» Activity
Swap "VS" for "versus" in the data from its first line through the line containing "Machine Learning Training in Noida", with both ends included. Write out only those lines, with everything else left the same.

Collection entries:
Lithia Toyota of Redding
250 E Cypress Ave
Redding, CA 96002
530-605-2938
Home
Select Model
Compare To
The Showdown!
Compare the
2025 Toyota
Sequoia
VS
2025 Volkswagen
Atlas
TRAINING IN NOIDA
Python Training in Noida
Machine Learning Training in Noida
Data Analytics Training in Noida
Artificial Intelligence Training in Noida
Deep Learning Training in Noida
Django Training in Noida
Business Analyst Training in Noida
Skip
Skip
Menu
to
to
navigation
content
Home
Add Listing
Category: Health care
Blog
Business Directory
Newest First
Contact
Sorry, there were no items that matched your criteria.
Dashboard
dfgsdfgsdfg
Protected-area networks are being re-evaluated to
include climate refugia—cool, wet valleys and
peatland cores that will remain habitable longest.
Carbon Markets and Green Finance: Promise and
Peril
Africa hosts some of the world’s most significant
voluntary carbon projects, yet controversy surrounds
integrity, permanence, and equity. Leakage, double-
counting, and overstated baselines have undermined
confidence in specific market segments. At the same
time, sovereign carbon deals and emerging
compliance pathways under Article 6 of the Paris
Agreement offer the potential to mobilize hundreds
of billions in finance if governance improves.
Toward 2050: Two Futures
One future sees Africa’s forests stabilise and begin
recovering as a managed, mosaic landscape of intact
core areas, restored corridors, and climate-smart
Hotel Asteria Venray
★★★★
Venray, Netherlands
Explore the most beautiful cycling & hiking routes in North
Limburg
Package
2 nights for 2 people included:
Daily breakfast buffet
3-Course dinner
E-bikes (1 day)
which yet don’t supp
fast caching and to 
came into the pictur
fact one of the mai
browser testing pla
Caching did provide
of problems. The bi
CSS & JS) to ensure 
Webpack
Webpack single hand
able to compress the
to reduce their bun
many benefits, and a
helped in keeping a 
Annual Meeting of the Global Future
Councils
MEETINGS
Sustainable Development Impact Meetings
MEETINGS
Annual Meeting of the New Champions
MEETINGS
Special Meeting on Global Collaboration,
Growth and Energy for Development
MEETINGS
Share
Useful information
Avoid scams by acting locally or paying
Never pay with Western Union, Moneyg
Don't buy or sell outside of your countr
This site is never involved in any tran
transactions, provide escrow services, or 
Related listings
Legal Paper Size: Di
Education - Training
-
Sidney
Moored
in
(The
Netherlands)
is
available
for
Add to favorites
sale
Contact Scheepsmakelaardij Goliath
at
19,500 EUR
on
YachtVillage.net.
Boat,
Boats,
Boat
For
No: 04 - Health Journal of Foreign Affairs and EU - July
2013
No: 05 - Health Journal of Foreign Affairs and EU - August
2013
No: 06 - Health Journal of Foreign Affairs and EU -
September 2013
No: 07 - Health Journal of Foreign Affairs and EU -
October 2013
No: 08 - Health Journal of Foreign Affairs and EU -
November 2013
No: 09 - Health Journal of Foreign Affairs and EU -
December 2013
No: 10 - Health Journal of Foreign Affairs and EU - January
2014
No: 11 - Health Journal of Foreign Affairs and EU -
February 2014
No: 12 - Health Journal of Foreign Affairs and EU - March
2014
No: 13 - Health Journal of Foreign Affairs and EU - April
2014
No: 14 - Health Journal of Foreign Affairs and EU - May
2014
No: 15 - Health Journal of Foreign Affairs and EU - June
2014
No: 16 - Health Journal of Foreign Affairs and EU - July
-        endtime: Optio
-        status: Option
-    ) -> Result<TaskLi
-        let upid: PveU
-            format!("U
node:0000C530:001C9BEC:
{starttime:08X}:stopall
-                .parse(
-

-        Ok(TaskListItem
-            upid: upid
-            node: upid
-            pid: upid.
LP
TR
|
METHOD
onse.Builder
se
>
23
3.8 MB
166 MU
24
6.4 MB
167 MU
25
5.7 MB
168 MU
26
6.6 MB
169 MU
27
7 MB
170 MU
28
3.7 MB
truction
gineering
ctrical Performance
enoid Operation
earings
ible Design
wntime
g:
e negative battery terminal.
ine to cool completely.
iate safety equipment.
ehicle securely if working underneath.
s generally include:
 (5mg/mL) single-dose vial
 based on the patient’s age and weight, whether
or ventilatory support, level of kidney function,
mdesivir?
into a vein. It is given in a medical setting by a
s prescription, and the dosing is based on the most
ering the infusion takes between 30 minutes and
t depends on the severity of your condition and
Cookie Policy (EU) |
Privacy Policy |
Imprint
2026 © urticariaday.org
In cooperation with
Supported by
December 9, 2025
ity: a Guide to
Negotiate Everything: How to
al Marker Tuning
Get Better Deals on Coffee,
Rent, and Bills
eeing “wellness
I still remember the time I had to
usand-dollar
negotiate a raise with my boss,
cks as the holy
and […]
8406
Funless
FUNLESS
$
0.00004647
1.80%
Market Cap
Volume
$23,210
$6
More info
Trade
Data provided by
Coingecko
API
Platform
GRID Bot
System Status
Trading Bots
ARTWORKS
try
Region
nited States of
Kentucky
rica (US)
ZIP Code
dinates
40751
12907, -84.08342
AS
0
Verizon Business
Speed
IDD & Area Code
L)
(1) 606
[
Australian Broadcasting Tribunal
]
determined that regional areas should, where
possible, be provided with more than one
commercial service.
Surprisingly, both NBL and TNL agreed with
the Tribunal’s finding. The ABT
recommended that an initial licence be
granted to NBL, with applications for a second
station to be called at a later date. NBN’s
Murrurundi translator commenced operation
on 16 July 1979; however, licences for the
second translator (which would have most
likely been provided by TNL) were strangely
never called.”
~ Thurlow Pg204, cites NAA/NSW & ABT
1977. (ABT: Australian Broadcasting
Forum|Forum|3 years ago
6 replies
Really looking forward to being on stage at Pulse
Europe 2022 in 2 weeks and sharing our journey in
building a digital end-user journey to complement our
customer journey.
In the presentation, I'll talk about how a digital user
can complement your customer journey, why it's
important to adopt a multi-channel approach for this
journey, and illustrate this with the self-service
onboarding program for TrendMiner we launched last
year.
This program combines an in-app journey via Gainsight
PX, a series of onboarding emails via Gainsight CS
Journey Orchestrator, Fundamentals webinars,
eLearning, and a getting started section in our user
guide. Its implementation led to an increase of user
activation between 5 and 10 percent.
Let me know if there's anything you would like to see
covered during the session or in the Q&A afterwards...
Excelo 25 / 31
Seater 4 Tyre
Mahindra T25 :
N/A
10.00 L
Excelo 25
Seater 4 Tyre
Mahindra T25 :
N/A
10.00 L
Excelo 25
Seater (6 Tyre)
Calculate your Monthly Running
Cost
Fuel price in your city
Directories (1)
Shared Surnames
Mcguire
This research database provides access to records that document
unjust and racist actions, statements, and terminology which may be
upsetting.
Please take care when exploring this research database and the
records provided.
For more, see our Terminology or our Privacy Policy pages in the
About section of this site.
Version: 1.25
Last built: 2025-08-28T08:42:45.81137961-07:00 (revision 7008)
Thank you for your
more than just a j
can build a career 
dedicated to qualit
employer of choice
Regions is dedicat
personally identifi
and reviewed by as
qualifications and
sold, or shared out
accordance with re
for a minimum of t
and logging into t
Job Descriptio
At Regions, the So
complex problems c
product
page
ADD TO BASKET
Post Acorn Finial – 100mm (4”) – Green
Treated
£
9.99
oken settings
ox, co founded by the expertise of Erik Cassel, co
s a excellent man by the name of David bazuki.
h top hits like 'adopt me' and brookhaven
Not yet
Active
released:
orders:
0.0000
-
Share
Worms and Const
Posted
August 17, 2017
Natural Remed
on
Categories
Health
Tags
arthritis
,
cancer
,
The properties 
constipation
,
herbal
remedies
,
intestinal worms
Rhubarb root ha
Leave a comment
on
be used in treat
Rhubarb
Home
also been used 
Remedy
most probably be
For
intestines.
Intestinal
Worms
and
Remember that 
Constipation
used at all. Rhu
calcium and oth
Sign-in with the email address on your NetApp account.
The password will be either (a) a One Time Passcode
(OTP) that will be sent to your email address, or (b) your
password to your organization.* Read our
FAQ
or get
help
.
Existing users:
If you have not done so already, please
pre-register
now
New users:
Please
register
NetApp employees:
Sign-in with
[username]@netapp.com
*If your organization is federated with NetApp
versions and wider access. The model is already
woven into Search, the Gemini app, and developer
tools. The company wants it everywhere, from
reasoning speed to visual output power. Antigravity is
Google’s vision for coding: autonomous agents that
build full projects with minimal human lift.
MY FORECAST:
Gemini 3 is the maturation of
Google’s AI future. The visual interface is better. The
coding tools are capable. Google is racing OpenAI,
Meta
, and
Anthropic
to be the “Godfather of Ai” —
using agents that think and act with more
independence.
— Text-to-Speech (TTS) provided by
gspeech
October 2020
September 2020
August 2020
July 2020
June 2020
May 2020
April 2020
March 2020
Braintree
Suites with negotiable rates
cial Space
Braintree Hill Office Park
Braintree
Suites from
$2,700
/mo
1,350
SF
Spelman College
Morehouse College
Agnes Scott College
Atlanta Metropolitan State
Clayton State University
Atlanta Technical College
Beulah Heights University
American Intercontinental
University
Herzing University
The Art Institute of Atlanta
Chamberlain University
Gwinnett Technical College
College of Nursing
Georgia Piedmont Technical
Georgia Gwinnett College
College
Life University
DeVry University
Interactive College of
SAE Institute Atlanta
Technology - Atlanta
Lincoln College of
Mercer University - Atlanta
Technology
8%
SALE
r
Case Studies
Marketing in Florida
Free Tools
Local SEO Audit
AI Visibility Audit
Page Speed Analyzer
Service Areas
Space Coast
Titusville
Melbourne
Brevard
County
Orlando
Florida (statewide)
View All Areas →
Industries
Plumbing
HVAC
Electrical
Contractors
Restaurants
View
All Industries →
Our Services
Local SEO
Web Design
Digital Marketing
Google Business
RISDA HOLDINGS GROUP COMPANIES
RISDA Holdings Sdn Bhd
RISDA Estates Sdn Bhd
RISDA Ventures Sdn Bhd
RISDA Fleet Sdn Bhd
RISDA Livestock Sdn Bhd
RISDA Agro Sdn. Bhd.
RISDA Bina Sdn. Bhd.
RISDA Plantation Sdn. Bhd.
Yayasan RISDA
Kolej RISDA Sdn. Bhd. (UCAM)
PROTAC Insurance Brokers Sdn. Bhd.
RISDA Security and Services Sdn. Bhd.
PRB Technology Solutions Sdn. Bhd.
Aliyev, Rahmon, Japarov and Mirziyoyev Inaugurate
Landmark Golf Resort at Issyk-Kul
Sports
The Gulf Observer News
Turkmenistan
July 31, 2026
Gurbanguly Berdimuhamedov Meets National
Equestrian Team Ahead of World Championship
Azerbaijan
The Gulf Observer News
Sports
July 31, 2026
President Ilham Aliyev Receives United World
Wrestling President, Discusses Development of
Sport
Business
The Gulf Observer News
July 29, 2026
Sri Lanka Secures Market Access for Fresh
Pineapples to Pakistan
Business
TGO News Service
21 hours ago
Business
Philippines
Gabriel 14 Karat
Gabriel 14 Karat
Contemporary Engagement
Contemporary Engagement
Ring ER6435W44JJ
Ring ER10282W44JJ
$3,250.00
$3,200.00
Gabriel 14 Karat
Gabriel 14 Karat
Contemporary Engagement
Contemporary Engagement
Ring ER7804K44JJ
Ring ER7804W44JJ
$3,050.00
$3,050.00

» Response
Lithia Toyota of Redding
250 E Cypress Ave
Redding, CA 96002
530-605-2938
Home
Select Model
Compare To
The Showdown!
Compare the
2025 Toyota
Sequoia
versus
2025 Volkswagen
Atlas
TRAINING IN NOIDA
Python Training in Noida
Machine Learning Training in Noida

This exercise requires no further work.